YOUR ASSIGNMENT =
Nothing but the lines holding the string "span" should appear in the answer. Copy them from the entries.

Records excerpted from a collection
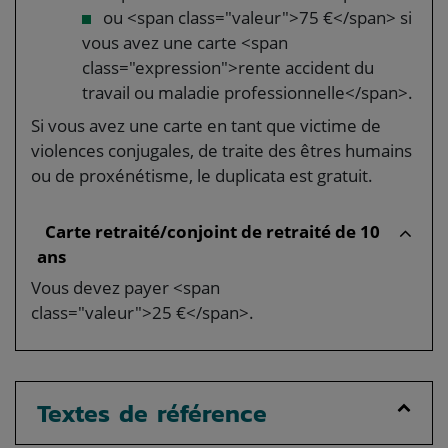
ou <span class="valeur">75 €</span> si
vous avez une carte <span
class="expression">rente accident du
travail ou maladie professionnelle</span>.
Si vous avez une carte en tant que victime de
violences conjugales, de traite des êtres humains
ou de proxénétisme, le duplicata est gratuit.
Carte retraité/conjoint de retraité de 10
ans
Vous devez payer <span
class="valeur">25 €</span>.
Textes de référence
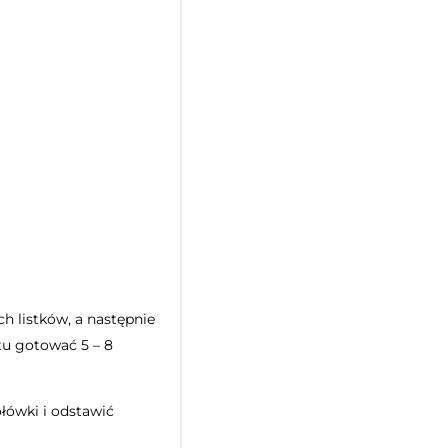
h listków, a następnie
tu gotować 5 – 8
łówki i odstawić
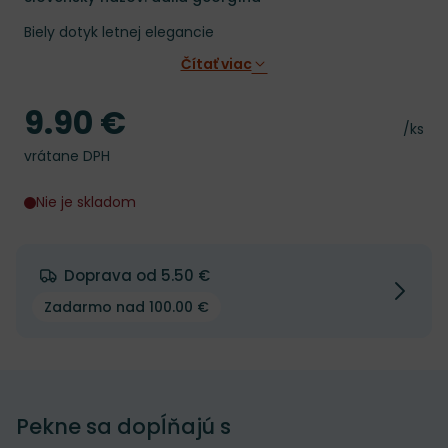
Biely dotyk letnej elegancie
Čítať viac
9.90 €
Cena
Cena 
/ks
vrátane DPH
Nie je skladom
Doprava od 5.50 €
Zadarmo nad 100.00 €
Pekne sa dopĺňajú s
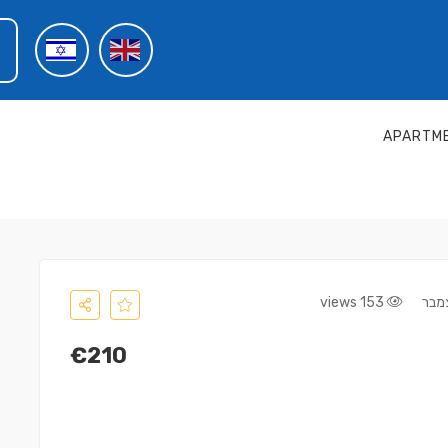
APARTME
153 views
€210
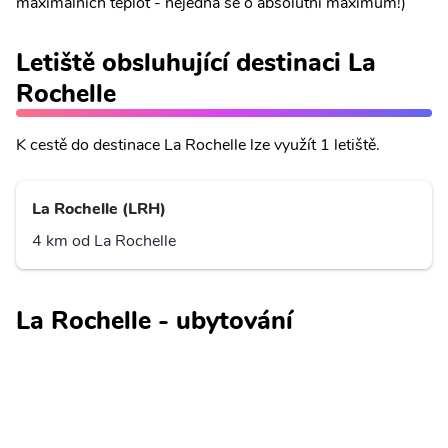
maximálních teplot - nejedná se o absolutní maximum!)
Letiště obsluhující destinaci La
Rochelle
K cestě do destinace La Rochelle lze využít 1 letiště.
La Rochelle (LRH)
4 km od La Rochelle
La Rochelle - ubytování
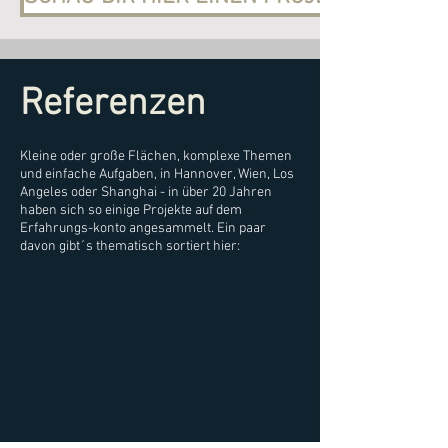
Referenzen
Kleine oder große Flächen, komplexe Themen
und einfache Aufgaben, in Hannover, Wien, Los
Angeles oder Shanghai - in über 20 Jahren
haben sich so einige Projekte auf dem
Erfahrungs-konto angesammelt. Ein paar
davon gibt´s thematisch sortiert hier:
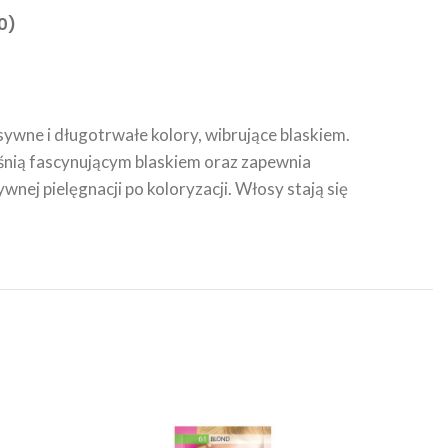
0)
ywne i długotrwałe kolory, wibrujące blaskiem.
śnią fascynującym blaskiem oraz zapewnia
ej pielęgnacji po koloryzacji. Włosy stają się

WRITTEN ANSWER =
ou <span class="valeur">75 €</span> si
vous avez une carte <span
travail ou maladie professionnelle</span>.
Vous devez payer <span
class="valeur">25 €</span>.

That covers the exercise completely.